__LISTED RECORDS__.
Content starts

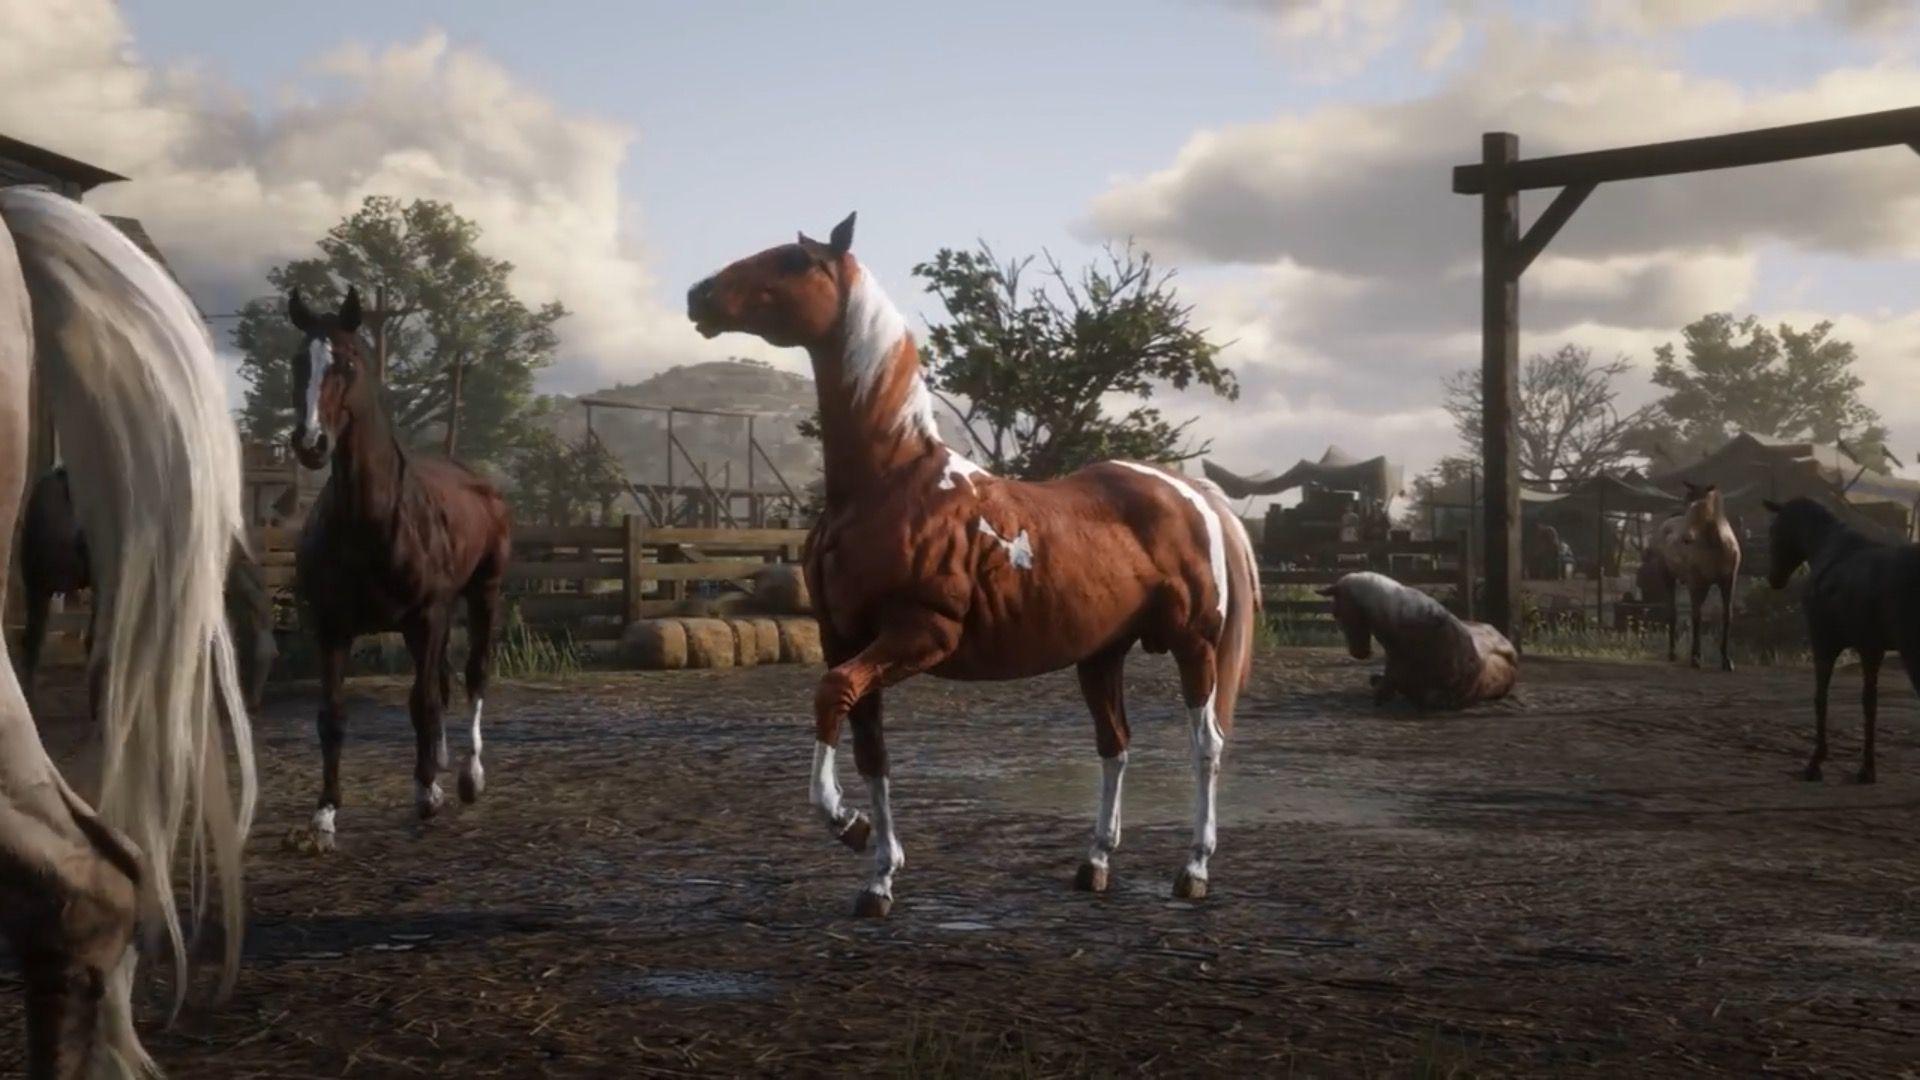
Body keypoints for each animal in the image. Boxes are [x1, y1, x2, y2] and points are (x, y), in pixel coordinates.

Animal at [285, 288, 512, 850]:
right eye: (298, 360)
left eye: (346, 362)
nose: (310, 443)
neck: (372, 521)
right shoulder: (331, 628)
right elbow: (332, 716)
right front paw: (325, 814)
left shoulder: (427, 616)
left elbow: (421, 700)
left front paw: (427, 792)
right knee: (446, 682)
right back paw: (442, 759)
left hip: (482, 594)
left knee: (472, 676)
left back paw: (467, 774)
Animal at [687, 214, 1259, 915]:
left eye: (793, 261)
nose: (698, 295)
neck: (888, 485)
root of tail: (1190, 492)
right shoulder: (843, 638)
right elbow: (870, 749)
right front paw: (879, 878)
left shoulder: (921, 633)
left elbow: (833, 695)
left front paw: (849, 825)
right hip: (1101, 654)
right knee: (1115, 745)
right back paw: (1094, 862)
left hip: (1193, 645)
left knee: (1205, 745)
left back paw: (1194, 869)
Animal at [1648, 481, 1740, 670]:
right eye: (1687, 503)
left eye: (1701, 505)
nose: (1684, 537)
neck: (1717, 546)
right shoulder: (1696, 583)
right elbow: (1696, 617)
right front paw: (1696, 658)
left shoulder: (1728, 581)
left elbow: (1727, 615)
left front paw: (1726, 660)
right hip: (1668, 578)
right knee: (1673, 612)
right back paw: (1672, 653)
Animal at [1762, 496, 1920, 784]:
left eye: (1773, 531)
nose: (1774, 579)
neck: (1831, 551)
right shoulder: (1872, 649)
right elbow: (1870, 703)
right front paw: (1867, 768)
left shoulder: (1824, 644)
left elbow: (1821, 698)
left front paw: (1815, 763)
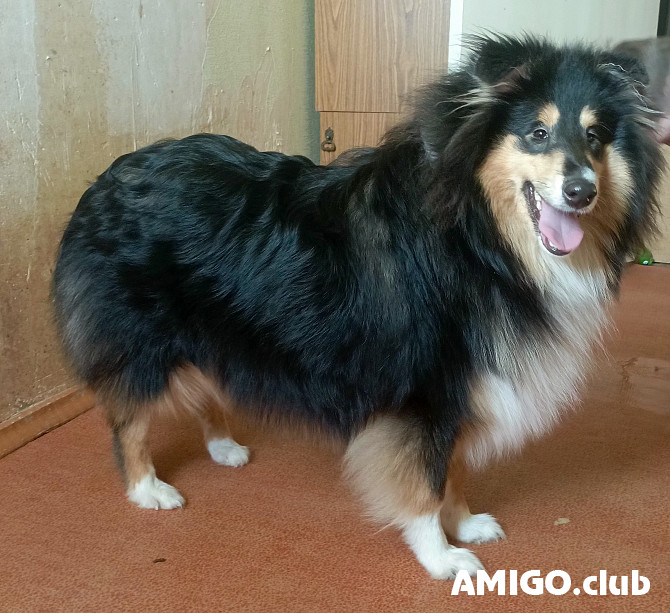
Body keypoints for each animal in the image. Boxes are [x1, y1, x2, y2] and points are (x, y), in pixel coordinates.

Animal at [51, 35, 660, 576]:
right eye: (537, 132)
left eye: (596, 136)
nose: (582, 191)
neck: (478, 237)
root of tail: (106, 177)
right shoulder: (424, 391)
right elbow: (426, 481)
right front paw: (442, 556)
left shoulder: (464, 387)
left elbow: (455, 469)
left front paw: (464, 523)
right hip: (144, 338)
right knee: (128, 419)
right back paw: (147, 490)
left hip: (216, 326)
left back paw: (223, 447)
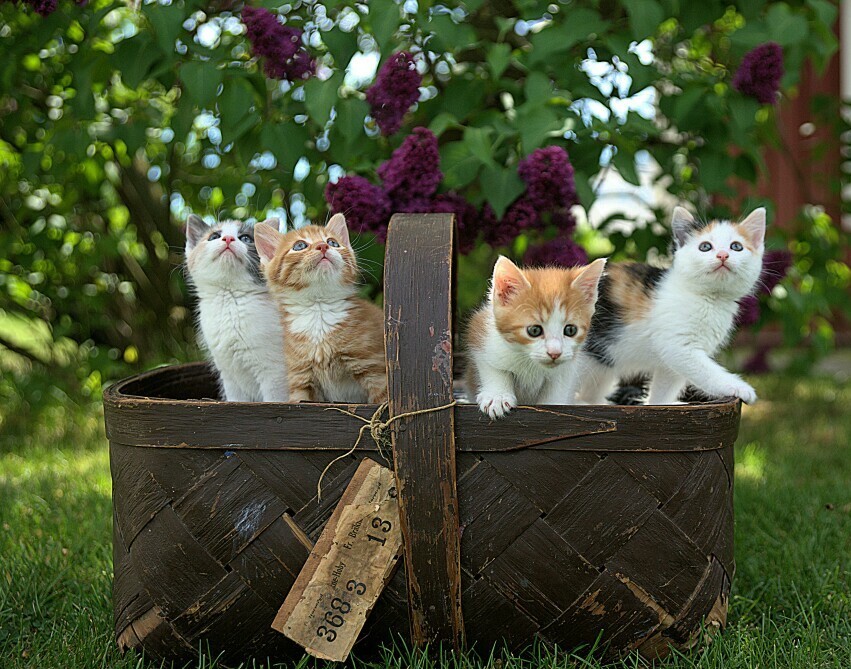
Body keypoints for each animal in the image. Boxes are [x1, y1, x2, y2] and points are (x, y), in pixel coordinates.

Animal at [183, 217, 290, 400]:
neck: (230, 299)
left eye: (246, 238)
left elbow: (274, 400)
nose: (228, 239)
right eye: (214, 236)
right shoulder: (229, 376)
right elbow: (236, 400)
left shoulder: (275, 373)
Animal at [251, 214, 388, 402]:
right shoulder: (300, 378)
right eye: (299, 246)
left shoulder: (375, 370)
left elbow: (383, 402)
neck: (319, 309)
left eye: (333, 242)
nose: (323, 246)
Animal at [466, 256, 604, 418]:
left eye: (570, 330)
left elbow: (558, 385)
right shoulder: (482, 333)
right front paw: (497, 396)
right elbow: (493, 367)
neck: (530, 362)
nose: (555, 353)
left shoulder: (568, 366)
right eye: (534, 330)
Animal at [580, 206, 764, 404]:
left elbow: (664, 389)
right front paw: (739, 387)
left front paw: (657, 405)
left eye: (736, 246)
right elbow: (707, 372)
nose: (723, 255)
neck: (709, 299)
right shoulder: (678, 347)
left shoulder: (671, 364)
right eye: (705, 247)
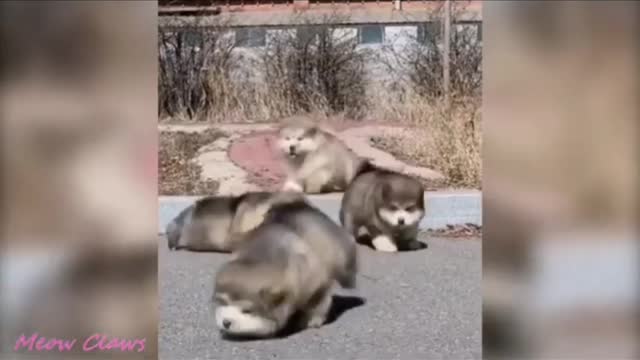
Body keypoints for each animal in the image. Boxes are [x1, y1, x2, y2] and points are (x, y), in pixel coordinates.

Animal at [212, 198, 358, 338]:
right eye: (223, 303)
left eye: (247, 311)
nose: (226, 322)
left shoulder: (316, 283)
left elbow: (319, 303)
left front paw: (312, 320)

Content ends

__WHAT YOU SHOULD DO__.
All lines from the one that contains "left eye: (736, 246)" through the last line of the data should be retyped exactly, with the pictures left out.

__OUTPUT FOR THIS EXERCISE__.
left eye: (736, 246)
right elbow: (707, 372)
nose: (723, 255)
neck: (709, 299)
right shoulder: (678, 347)
left shoulder: (671, 364)
right eye: (705, 247)
Body keypoints for each animal in the image. Boxes are [x1, y1, x2, y2] and points are (x, y), in pixel coordinates.

Animal at [212, 198, 358, 338]:
right eye: (223, 303)
left eye: (247, 311)
nose: (226, 322)
left shoulder: (316, 283)
left elbow: (319, 303)
left front paw: (312, 320)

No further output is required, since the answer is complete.